Isso pode ser um enorme encorajamento para pessoas focadas em projetos, as quais às vezes se sentem não espirituais dada sua relutância em gastar muito tempo falando sobre seus sentimentos. Conversar com as pessoas é uma atividade necessária para desenvolver relacionamentos, no entanto não devemos negligenciar a importância do trabalho como meio de nutrir relacionamentos. Trabalhar em conjunto pode, por si só, construir relacionamentos. Não é por acaso que passamos um bom tempo trabalhando com e para as pessoas. Tendo como modelo a obra do próprio Deus dentro da Trindade, somos capazes de encontrar relacionamento no trabalho. Trabalhar visando a um objetivo comum é uma das principais maneiras pelas quais Deus nos une e nos torna verdadeiramente humanos.

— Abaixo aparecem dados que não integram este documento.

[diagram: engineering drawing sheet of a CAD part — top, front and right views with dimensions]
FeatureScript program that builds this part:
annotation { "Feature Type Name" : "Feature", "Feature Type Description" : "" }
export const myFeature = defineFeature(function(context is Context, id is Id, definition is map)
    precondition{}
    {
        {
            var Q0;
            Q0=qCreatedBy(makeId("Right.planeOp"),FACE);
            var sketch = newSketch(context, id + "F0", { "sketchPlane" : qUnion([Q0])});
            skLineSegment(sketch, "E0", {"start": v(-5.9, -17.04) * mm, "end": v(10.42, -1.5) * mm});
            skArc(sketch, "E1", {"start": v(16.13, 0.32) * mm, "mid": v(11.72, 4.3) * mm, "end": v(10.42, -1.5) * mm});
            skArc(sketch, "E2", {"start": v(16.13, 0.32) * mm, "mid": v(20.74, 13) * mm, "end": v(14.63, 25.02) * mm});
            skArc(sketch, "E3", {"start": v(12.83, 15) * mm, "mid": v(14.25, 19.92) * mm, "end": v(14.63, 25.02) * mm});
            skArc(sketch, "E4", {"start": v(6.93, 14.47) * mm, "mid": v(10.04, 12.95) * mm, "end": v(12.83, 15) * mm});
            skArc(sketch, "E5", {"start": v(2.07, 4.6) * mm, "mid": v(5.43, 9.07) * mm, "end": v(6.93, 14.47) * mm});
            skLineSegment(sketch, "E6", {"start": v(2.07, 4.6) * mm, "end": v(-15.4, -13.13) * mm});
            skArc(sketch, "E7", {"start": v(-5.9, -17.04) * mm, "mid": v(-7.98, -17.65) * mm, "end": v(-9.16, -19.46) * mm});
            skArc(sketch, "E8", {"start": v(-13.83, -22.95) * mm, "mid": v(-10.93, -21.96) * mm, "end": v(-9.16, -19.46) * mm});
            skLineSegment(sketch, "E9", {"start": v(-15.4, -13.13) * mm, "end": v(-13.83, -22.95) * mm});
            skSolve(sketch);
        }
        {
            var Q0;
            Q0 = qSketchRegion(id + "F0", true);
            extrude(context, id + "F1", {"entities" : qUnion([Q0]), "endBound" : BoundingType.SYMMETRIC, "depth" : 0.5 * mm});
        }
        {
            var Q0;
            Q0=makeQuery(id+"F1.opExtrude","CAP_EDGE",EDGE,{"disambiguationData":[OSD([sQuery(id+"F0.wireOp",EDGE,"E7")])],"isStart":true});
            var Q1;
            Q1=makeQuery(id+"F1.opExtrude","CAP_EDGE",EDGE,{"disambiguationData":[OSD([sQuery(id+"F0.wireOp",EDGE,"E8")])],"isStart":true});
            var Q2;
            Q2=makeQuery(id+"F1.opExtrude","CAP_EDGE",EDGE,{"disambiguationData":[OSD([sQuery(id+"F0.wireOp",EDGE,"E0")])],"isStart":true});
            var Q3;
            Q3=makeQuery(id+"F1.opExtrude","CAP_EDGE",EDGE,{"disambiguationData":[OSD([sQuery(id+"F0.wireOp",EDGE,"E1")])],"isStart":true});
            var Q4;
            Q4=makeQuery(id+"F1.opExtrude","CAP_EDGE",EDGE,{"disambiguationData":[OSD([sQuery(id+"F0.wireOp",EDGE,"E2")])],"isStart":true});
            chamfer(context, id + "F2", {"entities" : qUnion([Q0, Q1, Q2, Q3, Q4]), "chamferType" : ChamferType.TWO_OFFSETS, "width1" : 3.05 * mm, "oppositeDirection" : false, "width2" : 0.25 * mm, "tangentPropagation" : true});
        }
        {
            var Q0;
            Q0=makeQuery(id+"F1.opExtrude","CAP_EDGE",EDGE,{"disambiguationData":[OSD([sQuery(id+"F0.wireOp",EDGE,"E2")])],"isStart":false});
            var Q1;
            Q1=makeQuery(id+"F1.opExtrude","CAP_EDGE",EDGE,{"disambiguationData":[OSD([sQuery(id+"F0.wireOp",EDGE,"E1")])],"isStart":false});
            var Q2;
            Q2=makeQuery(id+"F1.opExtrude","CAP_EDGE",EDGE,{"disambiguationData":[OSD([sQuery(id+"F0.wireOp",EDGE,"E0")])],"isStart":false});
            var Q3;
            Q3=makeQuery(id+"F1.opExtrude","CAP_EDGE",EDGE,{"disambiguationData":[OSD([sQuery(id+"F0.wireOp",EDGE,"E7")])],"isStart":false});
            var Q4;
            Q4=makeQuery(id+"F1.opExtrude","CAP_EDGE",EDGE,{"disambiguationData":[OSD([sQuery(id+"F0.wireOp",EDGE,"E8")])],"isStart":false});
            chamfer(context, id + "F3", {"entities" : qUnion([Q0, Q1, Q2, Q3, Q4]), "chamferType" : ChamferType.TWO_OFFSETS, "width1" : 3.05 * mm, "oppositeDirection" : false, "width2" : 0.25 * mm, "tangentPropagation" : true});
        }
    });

Eu sou a videira; vocês são os ramos (Jo 15)

Voltar ao índice Voltar ao índice

A metáfora da videira e dos ramos começa com a bênção do relacionamento com Jesus e, por meio dele, com o Pai (Jo 15.1). “Como o Pai me amou, assim eu os amei; permaneçam no meu amor” (Jo 15.9). No entanto, o resultado desse amor não é a bênção passiva, mas o trabalho produtivo, expresso metaforicamente por meio da produção de frutos. “Se alguém permanecer em mim e eu nele, esse dará muito fruto” (Jo 15.5). O Deus que produziu o universo quer que seu povo também seja produtivo. “Meu Pai é glorificado pelo fato de vocês darem muito fruto” (Jo 15.8). Nossa capacidade de realizar um trabalho que cause uma diferença perene no mundo é um grande presente de Deus. “Eu os escolhi para irem e darem fruto, fruto que permaneça, a fim de que o Pai conceda a vocês o que pedirem em meu nome” (Jo 15.16). A promessa de eficácia ecoa a promessa de Jesus feita anteriormente, segundo a qual “aquele que crê em mim fará também as obras que tenho realizado. Fará coisas ainda maiores do que estas” (Jo 14.12).

O fruto produzido pelos seguidores de Jesus às vezes é tido como uma referência aos convertidos ao cristianismo. “Coisas ainda maiores do que estas” significaria, então, “mais convertidos do que eu mesmo consegui”. Para aqueles que são chamados ao evangelismo, isso certamente é verdade. Se, nessa passagem, Jesus estiver falando apenas para os apóstolos — designados como foram para pregar as boas-novas —, talvez o fruto citado se refira apenas aos convertidos. Contudo, se ele estiver falando aos crentes em geral, então o fruto deve se referir a toda a gama de trabalhos aos quais os crentes são chamados. Uma vez que o mundo inteiro foi criado por meio dele, “as obras que tenho realizado” incluem todo tipo imaginável de boa obra. Para nós, fazer “coisas ainda maiores” do que as vistas até então poderia significar projetar softwares melhores, alimentar mais pessoas, tornar alunos mais sábios, melhorar a eficácia das organizações, aumentar a satisfação do cliente, empregar capital de forma mais produtiva e governar nações com mais justiça. O valor de dar frutos não reside no fato de trabalharmos no ramo dos negócios, no governo, na saúde, na educação, na religião ou em qualquer outro campo. O valor está em ter certeza de que nosso trabalho atende às necessidades das pessoas. “Este é o meu mandamento: Amem-se uns aos outros” (Jo 15.17). O serviço é a forma ativa de amor.